EXERCISE DIRECTIONS -
In the material below, substitute "IRBIS" for every occurrence of "Irbis", and reproduce all other lines unaltered.

====== THE RECORDS ======

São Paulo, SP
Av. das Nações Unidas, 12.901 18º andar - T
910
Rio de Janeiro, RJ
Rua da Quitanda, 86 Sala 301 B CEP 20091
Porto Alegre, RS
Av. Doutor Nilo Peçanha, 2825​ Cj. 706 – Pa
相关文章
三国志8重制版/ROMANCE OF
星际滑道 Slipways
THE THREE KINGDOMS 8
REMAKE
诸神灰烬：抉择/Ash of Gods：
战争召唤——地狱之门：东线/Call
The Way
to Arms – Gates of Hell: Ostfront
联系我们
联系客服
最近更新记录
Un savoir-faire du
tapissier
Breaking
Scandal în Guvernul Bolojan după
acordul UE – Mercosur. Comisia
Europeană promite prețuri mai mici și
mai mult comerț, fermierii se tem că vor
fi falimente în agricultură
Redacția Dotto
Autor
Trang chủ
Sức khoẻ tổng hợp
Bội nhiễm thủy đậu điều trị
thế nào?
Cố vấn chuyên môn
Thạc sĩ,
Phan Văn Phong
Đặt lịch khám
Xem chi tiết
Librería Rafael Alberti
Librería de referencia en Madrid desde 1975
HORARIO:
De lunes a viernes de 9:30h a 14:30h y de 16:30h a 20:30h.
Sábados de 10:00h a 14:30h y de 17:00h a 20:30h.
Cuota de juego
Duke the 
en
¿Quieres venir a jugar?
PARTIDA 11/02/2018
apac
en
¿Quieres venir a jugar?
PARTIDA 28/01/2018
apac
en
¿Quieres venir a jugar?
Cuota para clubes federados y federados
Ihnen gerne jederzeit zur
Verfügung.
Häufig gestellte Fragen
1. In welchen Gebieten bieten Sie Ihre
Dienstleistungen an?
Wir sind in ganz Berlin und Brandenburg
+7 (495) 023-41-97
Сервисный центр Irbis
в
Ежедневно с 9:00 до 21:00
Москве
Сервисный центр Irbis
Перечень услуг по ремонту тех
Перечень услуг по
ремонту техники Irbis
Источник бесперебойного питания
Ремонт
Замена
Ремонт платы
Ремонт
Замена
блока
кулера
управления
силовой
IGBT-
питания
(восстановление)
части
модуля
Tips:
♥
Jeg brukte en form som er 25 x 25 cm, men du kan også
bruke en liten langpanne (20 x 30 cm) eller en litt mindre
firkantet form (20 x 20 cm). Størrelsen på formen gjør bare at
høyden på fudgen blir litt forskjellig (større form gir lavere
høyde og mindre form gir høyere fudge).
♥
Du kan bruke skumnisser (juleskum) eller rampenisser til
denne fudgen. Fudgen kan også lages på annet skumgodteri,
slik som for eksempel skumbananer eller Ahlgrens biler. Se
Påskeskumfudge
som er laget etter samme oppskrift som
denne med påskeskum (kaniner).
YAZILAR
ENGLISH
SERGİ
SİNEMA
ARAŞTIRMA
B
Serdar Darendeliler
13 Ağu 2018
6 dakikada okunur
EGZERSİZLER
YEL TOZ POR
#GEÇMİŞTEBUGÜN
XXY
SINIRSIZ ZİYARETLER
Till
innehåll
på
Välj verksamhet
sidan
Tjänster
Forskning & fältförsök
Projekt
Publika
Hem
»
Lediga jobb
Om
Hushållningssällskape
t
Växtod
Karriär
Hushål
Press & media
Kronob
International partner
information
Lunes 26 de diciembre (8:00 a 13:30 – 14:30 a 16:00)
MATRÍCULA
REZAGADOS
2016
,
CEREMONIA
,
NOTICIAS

======

EXERCISE OUTPUT -
São Paulo, SP
Av. das Nações Unidas, 12.901 18º andar - T
910
Rio de Janeiro, RJ
Rua da Quitanda, 86 Sala 301 B CEP 20091
Porto Alegre, RS
Av. Doutor Nilo Peçanha, 2825​ Cj. 706 – Pa
相关文章
三国志8重制版/ROMANCE OF
星际滑道 Slipways
THE THREE KINGDOMS 8
REMAKE
诸神灰烬：抉择/Ash of Gods：
战争召唤——地狱之门：东线/Call
The Way
to Arms – Gates of Hell: Ostfront
联系我们
联系客服
最近更新记录
Un savoir-faire du
tapissier
Breaking
Scandal în Guvernul Bolojan după
acordul UE – Mercosur. Comisia
Europeană promite prețuri mai mici și
mai mult comerț, fermierii se tem că vor
fi falimente în agricultură
Redacția Dotto
Autor
Trang chủ
Sức khoẻ tổng hợp
Bội nhiễm thủy đậu điều trị
thế nào?
Cố vấn chuyên môn
Thạc sĩ,
Phan Văn Phong
Đặt lịch khám
Xem chi tiết
Librería Rafael Alberti
Librería de referencia en Madrid desde 1975
HORARIO:
De lunes a viernes de 9:30h a 14:30h y de 16:30h a 20:30h.
Sábados de 10:00h a 14:30h y de 17:00h a 20:30h.
Cuota de juego
Duke the 
en
¿Quieres venir a jugar?
PARTIDA 11/02/2018
apac
en
¿Quieres venir a jugar?
PARTIDA 28/01/2018
apac
en
¿Quieres venir a jugar?
Cuota para clubes federados y federados
Ihnen gerne jederzeit zur
Verfügung.
Häufig gestellte Fragen
1. In welchen Gebieten bieten Sie Ihre
Dienstleistungen an?
Wir sind in ganz Berlin und Brandenburg
+7 (495) 023-41-97
Сервисный центр IRBIS
в
Ежедневно с 9:00 до 21:00
Москве
Сервисный центр IRBIS
Перечень услуг по ремонту тех
Перечень услуг по
ремонту техники IRBIS
Источник бесперебойного питания
Ремонт
Замена
Ремонт платы
Ремонт
Замена
блока
кулера
управления
силовой
IGBT-
питания
(восстановление)
части
модуля
Tips:
♥
Jeg brukte en form som er 25 x 25 cm, men du kan også
bruke en liten langpanne (20 x 30 cm) eller en litt mindre
firkantet form (20 x 20 cm). Størrelsen på formen gjør bare at
høyden på fudgen blir litt forskjellig (større form gir lavere
høyde og mindre form gir høyere fudge).
♥
Du kan bruke skumnisser (juleskum) eller rampenisser til
denne fudgen. Fudgen kan også lages på annet skumgodteri,
slik som for eksempel skumbananer eller Ahlgrens biler. Se
Påskeskumfudge
som er laget etter samme oppskrift som
denne med påskeskum (kaniner).
YAZILAR
ENGLISH
SERGİ
SİNEMA
ARAŞTIRMA
B
Serdar Darendeliler
13 Ağu 2018
6 dakikada okunur
EGZERSİZLER
YEL TOZ POR
#GEÇMİŞTEBUGÜN
XXY
SINIRSIZ ZİYARETLER
Till
innehåll
på
Välj verksamhet
sidan
Tjänster
Forskning & fältförsök
Projekt
Publika
Hem
»
Lediga jobb
Om
Hushållningssällskape
t
Växtod
Karriär
Hushål
Press & media
Kronob
International partner
information
Lunes 26 de diciembre (8:00 a 13:30 – 14:30 a 16:00)
MATRÍCULA
REZAGADOS
2016
,
CEREMONIA
,
NOTICIAS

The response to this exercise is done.